Bien que distinctes, la douleur et la souffrance peuvent s’influencer mutuellement. Une douleur intense et continue lors de l’accouchement peut entraîner de la souffrance si elle est accompagnée d’un sentiment d’impuissance, de peur ou d’anxiété. Inversement, une souffrance psychologique peut intensifier la perception de la douleur physique. 

En cas de douleur seule, les moments de répit entre les contractions sont salvateurs car le corps est totalement soulagé. Si vous êtes dans un état de souffrance, que vous êtes pris de peur, de stress, et dépassé par vos émotions, vous n’aurez pas de répit car le corps sera tendu et endolori tout du long. Cela souligne l’importance d’une bonne préparation, d’être soutenue durant l’accouchement et d’avoir des outils efficaces de gestion de douleur. Avoir mal, ce n’est pas être mal.

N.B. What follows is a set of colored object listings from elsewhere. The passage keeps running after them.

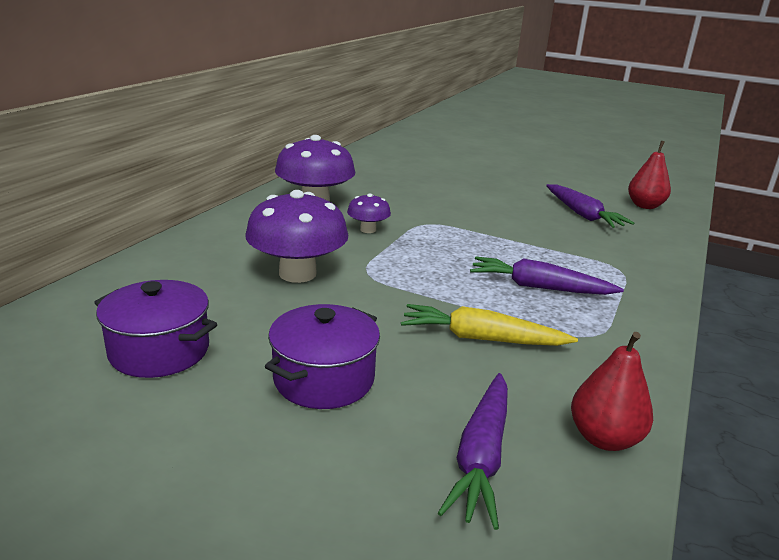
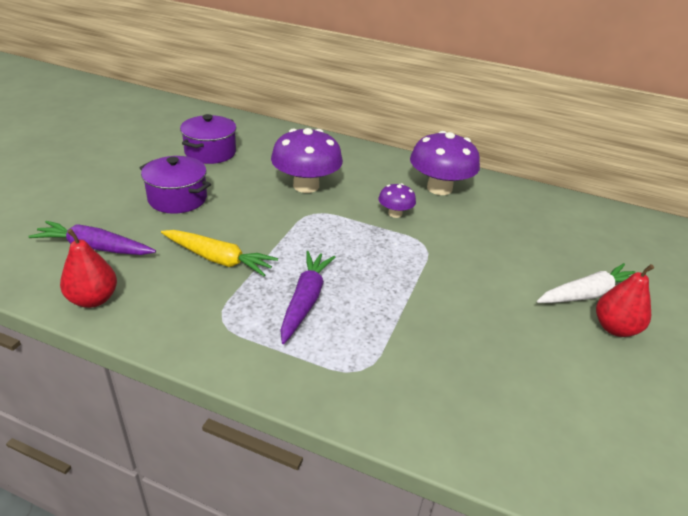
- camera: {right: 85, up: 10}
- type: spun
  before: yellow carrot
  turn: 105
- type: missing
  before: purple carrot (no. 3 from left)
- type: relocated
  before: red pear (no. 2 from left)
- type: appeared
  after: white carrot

Comment faire face à la douleur de l’accouchement ? 

Il existe diverses choses qui peuvent aider à faire face aux douleurs de l’accouchement sans utiliser de médicaments. Savoir de quoi il s’agit peut aider les femmes et les couples à mieux comprendre la douleur et à se préparer à l’avance.

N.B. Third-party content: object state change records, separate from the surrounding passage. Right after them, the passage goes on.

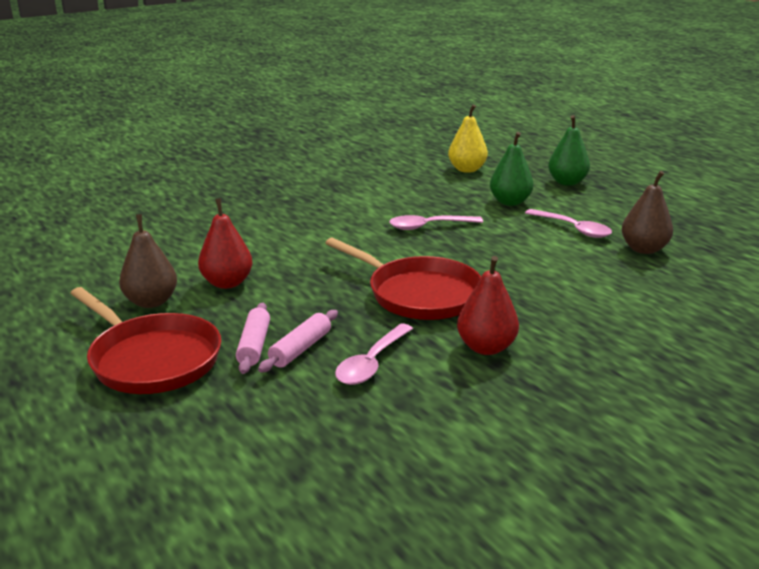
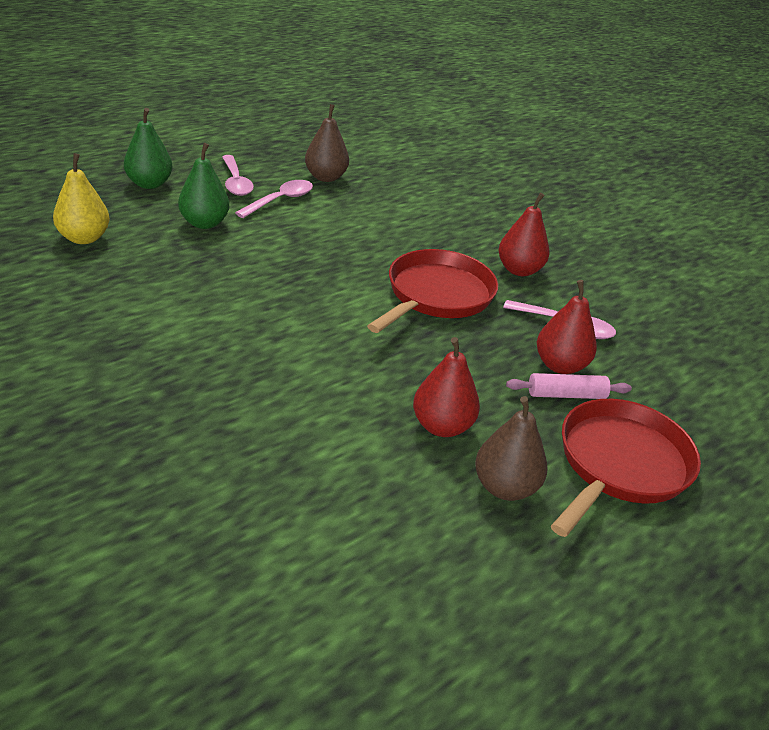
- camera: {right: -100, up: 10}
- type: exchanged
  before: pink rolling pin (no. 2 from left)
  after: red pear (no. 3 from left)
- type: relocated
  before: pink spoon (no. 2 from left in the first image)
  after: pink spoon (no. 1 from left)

Vous avez peur d’avoir mal pendant votre accouchement ? C’est une réaction normale. Heureusement, par la connaissance et la compréhension, cette peur peut s’atténuer. 

Comme pour toute douleur, certains facteurs peuvent l’amplifier et notamment le bruit, le froid, la faim, la solitude ou la lumière. En cas de mal de tête mais aussi de contractions. A contrario, la relaxation, la confiance, la connaissance de ce qui se passe, un contact continu avec des personnes de confiance, un environnement familier et confortable sont autant d’éléments qui contribuent à réduire la perception de la douleur. Agir sur ces éléments ne supprime pas la douleur mais peut contribuer à en modifier l’intensité. 

De même, la préparation à la douleur de l’accouchement permet de découvrir nos propres ressources, souvent ignorées. Penser à son corps serré dans un étau est évidemment effrayant. L’imaginer, baigné d’hormones et dans un état semi-conscient, offre une perspective bien plus apaisante. Bien que cela puisse sembler difficile à imaginer avant d’y être confrontée, les expériences d’autres femmes, qui ont profité de cet état hormonal naturel, constituent une précieuse source d’encouragement.

« La pénombre entre dans la maison, j’y instaure une ambiance tamisée. Et moi entre deux contractions, j’ai vraiment envie de dormir debout (incroyable cette ocytocine !). J’aimerais rester à la verticale tout en reposant ma tête dans mes bras, sur un meuble haut … que nous n’avons hélas pas ! Je perds la notion du temps. Je suis littéralement shootée, dans ma bulle. Le mantra « bouche molle, col mou » est le seul qui me reviendra régulièrement à l’esprit et que j’exécute. « 

« J’essaie de me détendre entre chaque, faire des techniques d’hypnose mais finalement ce qui me réussit le mieux c’est de tomber dans un état de sommeil semi-conscient entre chaque et de me « forcer » à détendre mon ventre et adopter une respiration douce et profonde. »

La douleur durant l’accouchement est étroitement liée à la résistance du corps et de l’esprit. Pourtant, même s’il est naturel de vouloir lutter contre la douleur, cela s’avère contre-productif durant l’accouchement. Chercher à y résister risque de l’amplifier et de se crisper. 

La douleur, bien que significative, est gérable et ne dépasse pas les capacités naturelles de la femme. La peur et l’appréhension peuvent amplifier la douleur, tandis que l’acceptation et la compréhension aident à la traverser plus aisément.

Se préparer mentalement et émotionnellement pour l’accouchement, comprendre et accepter la douleur comme une partie du processus, permet aux femmes d’affronter l’expérience avec plus de confiance et de sérénité. Les solutions médicamenteuses, bien que parfois nécessaires, ne devraient pas être les premiers outils envisagés pour gérer la douleur. Favoriser une approche naturelle et soutenue par un environnement rassurant peut transformer l’expérience de l’accouchement en une expérience forte et positive.